VITTORIA RIMANDATA - Era dal 2013 che Rea non lasciava Assen senza nemmeno una vittoria ma il portacolori di Kawasaki non dà segni di sconforto.

 “L’unica cosa diversa in questo weekend è stato il tempo a disposizione per il pranzo, ne abbiamo avuto meno! Mi sono divertito domenica, è questa la vera Superbike, prepararsi mentalmente e fisicamente ad affrontare due gare lunghe in un solo giorno”, ha detto Jonathan Rea facendo riferimento al cambio di programma dovuto alla nevicata del sabato che ha impedito di disputare gara1, recuperata l’indomani

GARA2 IN VOLATA - Nel secondo ed ultimo appuntamento della domenica, il nord-irlandese ha provato ad agganciare Bautista piazzandosi al comando del gruppo di testa ma a 16 giri dalla fine lo spagnolo si è infilato alla curva 8 andando in vantaggio. Rea ha cercato di contrattaccare ma è stato impegnato a difendersi da Chaz Davies.

In Gara 2, mi sentivo bene all’inizio. Ho fatto una partenza incredibile, dev’essere stato per il pranzo! Non so veramente come abbia fatto a scattare così!”scherza Rea.

“Ad un certo punto ho dovuto rallentare così che nessuno potesse capire quale fosse il mio vero ritmo e per poi spingere fino alla fine”, ha rivelato Jonathan Rea. “Quando Alvaro mi ha superato, la sua velocità era incredibile, soprattutto nel secondo settore ho preso molti rischi ma non potevo far aumentare il distacco. Però quando ho capito che non c’era nessuna possibilità di vincere, ho deciso di non rischiare e restare dietro. Ma poi van der Mark non mi ha lasciato spazio, era davvero veloce!”

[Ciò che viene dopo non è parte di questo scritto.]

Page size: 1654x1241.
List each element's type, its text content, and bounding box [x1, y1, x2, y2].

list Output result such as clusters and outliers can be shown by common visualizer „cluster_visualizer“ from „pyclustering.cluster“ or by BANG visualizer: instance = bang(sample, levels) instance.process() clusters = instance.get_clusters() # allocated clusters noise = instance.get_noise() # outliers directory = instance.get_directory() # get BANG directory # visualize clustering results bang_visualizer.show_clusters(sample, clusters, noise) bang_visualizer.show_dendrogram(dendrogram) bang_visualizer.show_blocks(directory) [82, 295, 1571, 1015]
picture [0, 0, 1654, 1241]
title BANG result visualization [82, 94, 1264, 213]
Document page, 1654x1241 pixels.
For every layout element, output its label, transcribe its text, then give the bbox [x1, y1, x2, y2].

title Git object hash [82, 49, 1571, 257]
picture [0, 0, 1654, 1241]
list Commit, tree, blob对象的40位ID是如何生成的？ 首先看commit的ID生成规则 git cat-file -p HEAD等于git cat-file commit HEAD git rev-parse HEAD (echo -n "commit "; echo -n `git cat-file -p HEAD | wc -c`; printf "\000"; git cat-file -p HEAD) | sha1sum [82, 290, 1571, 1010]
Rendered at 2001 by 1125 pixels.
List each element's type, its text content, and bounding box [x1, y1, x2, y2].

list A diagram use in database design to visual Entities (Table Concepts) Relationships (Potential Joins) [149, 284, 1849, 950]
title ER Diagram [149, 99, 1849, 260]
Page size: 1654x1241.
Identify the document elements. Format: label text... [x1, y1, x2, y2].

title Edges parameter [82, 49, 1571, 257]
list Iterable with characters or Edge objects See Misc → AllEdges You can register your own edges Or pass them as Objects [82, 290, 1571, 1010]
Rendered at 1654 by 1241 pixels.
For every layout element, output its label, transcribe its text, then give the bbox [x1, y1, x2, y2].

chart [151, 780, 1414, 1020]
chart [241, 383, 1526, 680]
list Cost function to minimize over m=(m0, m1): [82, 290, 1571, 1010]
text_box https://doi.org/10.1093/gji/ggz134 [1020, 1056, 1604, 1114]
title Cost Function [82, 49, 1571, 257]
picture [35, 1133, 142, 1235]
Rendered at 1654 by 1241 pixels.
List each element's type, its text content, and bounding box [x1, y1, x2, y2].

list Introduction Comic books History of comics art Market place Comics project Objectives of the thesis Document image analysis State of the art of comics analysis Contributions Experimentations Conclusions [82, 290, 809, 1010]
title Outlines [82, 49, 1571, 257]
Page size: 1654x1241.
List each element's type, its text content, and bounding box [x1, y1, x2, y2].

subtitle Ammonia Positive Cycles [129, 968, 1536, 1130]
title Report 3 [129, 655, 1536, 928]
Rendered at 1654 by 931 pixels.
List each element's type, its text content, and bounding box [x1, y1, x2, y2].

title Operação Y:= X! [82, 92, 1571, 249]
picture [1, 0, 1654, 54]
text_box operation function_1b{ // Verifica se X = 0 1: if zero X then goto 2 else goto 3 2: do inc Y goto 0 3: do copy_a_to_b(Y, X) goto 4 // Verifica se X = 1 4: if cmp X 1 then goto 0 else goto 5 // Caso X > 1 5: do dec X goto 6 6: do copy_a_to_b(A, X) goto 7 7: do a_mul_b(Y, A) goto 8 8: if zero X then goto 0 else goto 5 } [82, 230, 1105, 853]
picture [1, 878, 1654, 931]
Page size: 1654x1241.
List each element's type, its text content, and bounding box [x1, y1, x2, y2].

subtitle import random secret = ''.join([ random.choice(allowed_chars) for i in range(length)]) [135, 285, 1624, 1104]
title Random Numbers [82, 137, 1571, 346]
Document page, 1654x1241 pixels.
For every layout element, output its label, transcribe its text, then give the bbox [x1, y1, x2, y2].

Durante l’ultimo giro, Rea e l’olandese hanno avuto un contatto alla curva 10 ma non nessuno dei due ha avuto problemi e la sfida tra loro si è conclusa sulla linea del traguardo.

TUTTE LE CARTUCCE - Ho usato tutte le cartucce per cercare di superare Alvaro, volevo ottimizzare al massimo il weekend e il mio team mi ha dato una moto davvero valida”, ha aggiunto Rea. “Mi sono sentito a mio agio alla guida male condizioni erano complicate! Adesso andremo ad Imola dopo aver ottenuto due podi e abbiamo ridotto il gap dalle Ducati, per cui cercheremo di presentarci con un buon set-up già dalle prove libere per prepararci di nuovo a lottare per le posizioni di comando”.